“Sorry if I startled you,” hacker tells Arizona man through compromised Nest security camera

A real estate agent in Phoenix, Arizona claims a hacker talked to him through his Nest security camera after using his compromised credentials to log into the device.

Unaware that the username and password he used to log into his security cam had been compromised in a breach, Andy Gregg was startled to hear a strange voice in his house. He was in his backyard when he heard the hacker talk, and initially thought a burglar had entered his home. He soon identified the source of the sound: his Nest Cam IQ security camera.

Claiming to be a “white hat” hacker with the Anonymous hacktivist group, the person told Gregg his private information had been compromised (likely in a previous data breach). He even recited a number of passwords Gregg had been using for various online accounts. The hacker had no access to the cam’s video feed, nor did he have Gregg’s location, but said a more motivated hacker wouldn’t have trouble finding that information.

“I’m really sorry if I startled you or anything. I realize this is super unprofessional, and I’m sorry that it’s a little late in the day to do this. We don’t have any malicious intent,” he told Gregg, according to a recording obtained by The Arizona Republic/azcentral.

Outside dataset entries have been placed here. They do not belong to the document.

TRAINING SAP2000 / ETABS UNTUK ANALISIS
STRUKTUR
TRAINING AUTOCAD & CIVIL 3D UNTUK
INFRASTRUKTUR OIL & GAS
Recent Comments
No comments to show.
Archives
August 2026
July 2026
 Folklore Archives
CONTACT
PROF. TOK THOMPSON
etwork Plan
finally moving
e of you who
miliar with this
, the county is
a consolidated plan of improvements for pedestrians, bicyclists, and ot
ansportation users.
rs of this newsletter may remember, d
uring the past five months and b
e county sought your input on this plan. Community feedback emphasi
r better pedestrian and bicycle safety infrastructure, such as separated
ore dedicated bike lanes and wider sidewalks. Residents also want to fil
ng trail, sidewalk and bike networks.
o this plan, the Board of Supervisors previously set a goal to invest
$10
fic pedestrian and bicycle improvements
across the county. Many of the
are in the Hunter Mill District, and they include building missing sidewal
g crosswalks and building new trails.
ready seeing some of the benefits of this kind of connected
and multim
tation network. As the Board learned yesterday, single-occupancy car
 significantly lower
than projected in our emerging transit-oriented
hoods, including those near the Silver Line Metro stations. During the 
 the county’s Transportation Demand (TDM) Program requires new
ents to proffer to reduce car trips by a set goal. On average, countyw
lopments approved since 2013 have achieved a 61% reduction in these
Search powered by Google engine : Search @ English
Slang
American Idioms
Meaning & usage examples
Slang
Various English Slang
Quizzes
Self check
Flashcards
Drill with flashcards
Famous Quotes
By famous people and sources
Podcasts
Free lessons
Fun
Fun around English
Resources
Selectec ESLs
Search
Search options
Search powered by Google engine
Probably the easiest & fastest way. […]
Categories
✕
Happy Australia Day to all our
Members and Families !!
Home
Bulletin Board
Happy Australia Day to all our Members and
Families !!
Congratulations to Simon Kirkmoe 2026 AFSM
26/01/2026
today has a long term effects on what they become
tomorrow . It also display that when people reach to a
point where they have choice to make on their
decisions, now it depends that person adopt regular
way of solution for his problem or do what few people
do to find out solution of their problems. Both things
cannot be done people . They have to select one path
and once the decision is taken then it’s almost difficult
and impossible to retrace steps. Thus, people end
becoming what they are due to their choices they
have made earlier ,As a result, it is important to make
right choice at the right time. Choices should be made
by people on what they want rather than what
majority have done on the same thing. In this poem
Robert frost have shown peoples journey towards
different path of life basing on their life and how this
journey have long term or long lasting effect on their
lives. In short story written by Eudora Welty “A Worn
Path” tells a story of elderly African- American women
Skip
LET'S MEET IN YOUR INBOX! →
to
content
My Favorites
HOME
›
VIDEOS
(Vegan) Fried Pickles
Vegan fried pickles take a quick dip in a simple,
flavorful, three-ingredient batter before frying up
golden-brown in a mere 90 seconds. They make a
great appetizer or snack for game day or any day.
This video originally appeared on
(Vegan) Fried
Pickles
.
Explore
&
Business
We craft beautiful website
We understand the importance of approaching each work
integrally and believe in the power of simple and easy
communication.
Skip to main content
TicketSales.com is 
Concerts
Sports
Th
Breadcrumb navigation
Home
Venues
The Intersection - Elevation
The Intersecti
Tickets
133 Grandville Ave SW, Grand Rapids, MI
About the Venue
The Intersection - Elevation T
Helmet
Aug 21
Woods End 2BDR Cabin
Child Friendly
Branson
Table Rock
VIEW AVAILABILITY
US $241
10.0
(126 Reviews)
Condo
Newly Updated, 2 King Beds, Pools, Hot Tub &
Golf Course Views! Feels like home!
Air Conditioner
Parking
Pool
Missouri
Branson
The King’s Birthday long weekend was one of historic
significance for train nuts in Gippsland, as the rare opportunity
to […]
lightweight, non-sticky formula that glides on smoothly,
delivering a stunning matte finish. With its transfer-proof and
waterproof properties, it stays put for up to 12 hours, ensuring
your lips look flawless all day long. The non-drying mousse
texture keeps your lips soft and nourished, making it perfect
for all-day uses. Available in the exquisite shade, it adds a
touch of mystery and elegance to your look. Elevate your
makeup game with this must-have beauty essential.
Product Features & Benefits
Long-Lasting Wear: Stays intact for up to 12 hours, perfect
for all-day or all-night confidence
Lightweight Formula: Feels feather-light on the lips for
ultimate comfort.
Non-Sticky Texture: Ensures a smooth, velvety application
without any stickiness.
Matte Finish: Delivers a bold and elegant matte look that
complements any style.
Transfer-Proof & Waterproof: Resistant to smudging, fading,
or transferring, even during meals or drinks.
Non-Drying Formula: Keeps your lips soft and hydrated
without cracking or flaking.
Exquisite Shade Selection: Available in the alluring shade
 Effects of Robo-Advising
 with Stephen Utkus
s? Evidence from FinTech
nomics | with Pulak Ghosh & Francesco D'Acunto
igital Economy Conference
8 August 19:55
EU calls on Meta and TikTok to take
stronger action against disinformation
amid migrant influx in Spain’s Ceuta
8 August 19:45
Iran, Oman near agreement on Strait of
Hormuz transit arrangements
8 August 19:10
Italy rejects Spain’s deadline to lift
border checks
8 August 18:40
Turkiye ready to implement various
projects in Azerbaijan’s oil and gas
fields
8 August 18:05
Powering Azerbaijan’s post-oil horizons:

Asked how he felt after talking to the hacker, Gregg told reporters:

“You basically feel very vulnerable. It feels like you’ve been robbed essentially and somebody’s in your house. They know when you’re there. They know when you’re leaving.”

Google-owned Nest said in a statement that it’s aware of hackers accessing its products using passwords stolen in hacks of other companies, suggesting it has no control past the user’s login point. Nest, however, recommends users set up two-factor authentication on its home appliances for an additional layer of security. Nest appliances, unlike Chinese knockoffs and other cheap IoT devices, don’t come with default login credentials – users have to set up the device with a unique set of credentials that only they know.

Legislators in the U.S. and U.K. have been pushing for “security by design” in smart products. So far, only California seems to be tackling the issue head on.

Gregg’s credentials were likely leaked in one of the major breaches reported in the past year. Bad actors typically buy compromised login data on the dark web and use credential stuffing techniques – where they ‘stuff’ user names and passwords in websites to find a match. Once an account is compromised, hackers try the same combination of username and password to hack different accounts. Since many people use a single set of credentials for various online accounts, it’s not difficult to imagine how others could experience the same scare as Gregg did. In a situation like this, users should immediately change their passwords and enable 2FA (if they haven’t done so already).